Despite this richness of social science attention, this book delivers a distinct and novel addition to the literature, primarily through three related contributions. Firstly, as detailed in the ‘data collection and analysis’ section, we present a unique empirical dataset including interviews with twenty stakeholders engaged in the policy debates from multiple perspectives, detailing their reflections on the policy process. Secondly, our analytical focus is somewhat distinct from most contemporary social science work in the area given that we are not seeking to evaluate the risks and benefits of mitochondrial donation nor attempt to contribute to the philosophical implications of its use. Instead, we provide an account rooted in sociology and Science and Technology Studies (STS) of the mitochondrial donation debates as a culturally situated set of interactions.

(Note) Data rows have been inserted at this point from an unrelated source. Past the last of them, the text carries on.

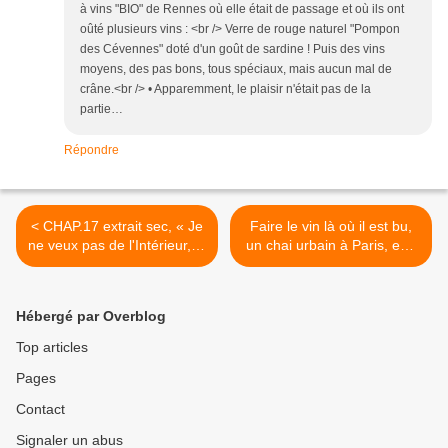
à vins "BIO" de Rennes où elle était de passage et où ils ont
oûté plusieurs vins : <br /> Verre de rouge naturel "Pompon
des Cévennes" doté d'un goût de sardine ! Puis des vins
moyens, des pas bons, tous spéciaux, mais aucun mal de
crâne.<br /> • Apparemment, le plaisir n'était pas de la
partie…
Répondre
< CHAP.17 extrait sec, « Je
Faire le vin là où il est bu,
ne veux pas de l'Intérieur, je
un chai urbain à Paris, est-
n'aime pas les flics. Pas la
ce que ça vaut vraiment
Justice. Je déteste les
que l’AFP se fende d’une
juges. » Juppé droit dans
dépêche ? >
Hébergé par Overblog
ses bottes.
Top articles
Pages
Contact
Signaler un abus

We seek to understand how these debates made mitochondrial donation knowable, desirable, ethical , and sanctionable, through assertions of meaning, multiple labours, and diverse forms of alignment and boundary-work . Such labours were conducted through, and contributed to, the UK’s distinct biomedical political history and its relationships of political power. Thirdly, this book’s novelty is also found in the analytical and theoretical account it develops, in the microanalysis of specific elements of the debates, and in our key conceptual contribution, the notion of enacting ethical futures , introduced in the closing of this chapter.